The output produced by these tools is a lot of information. I support around 16 different texture formats, each with three different quality levels, using more than 10 compiler pipelines. To narrow it down, I filter specific shader subsets for each vendor. Currently, I rely on visual inspection of the diff output, but I hope to automate this further by producing summaries that are easier to interpret.
The metrics reported by the offline compilers are often not representative of actual performance on the device. Sometimes the ratio between ALU and Load/Store operations changes in ways that make it unclear whether the change is an improvement or a regression. Sometimes an increase in instruction count enables shortcuts that are taken most of the time, resulting in better performance despite the higher count. There are also cases where all the metrics indicate an improvement, but the shader runs slower on specific devices for reasons that are hard to understand!
Android Launcher
In practice, nothing beats testing the codecs on actual devices. This is especially true on Android, where performance is often unpredictable, and changes that seem harmless can result in significant regressions, pipeline compilation errors, or even crashes. For this reason, I have put special effort into testing on Android.
I maintain a small device farm with about 20 devices connected to a pair of USB hubs, and I also use the Spark Demo App to benchmark the devices.
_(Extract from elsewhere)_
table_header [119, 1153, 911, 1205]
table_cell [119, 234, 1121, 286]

However, running these tests manually is time-consuming. To automate the process, I use a Python script that uses adb to enumerate the devices, launch a custom version of the demo app configured to start the desired benchmark automatically, and save the results to disk. The launcher monitors the file system for updates as the apps run. Once all results are written, it outputs a summary and saves them to a CSV file, which I use to check for correctness, quality and performance regressions.
Final Thoughts
As much progress as I have made in developing tools for Spark, there is still plenty of room for improvement. Better automation is one area I need to focus on, but several factors have held me back. Part of it comes down to development time and competing priorities, and to some extent, a lack of discipline. For example, it would have been useful to maintain a historical record of benchmarks. To do that, I would need to pick a specific set of images and stick to it without making changes over time, something I have not been disciplined enough to do.
Platform limitations also play a role. On Apple platforms, the lack of offline shader analyzers is frustrating. Having a Metal shader compiler that works on Windows is great, as it allows me to catch Metal errors regardless of the platform I am using, but a shader analyzer would be incredibly useful. I also have not spent much time automating testing on iOS, and I am not even sure it is possible to achieve the same level of automation I already have on Android.
Even practical concerns like space constraints have made automation harder. Testing on Android has been surprisingly easy compared to PC. I can set up a dozen mobile devices on my desk and run benchmarks on them without much trouble. In contrast, testing on PC requires physically swapping GPUs to test the code on different configurations, which is time-consuming, or having multiple PC setups, which takes up far more space.
Despite these challenges, improving automation is an area I plan to keep working on.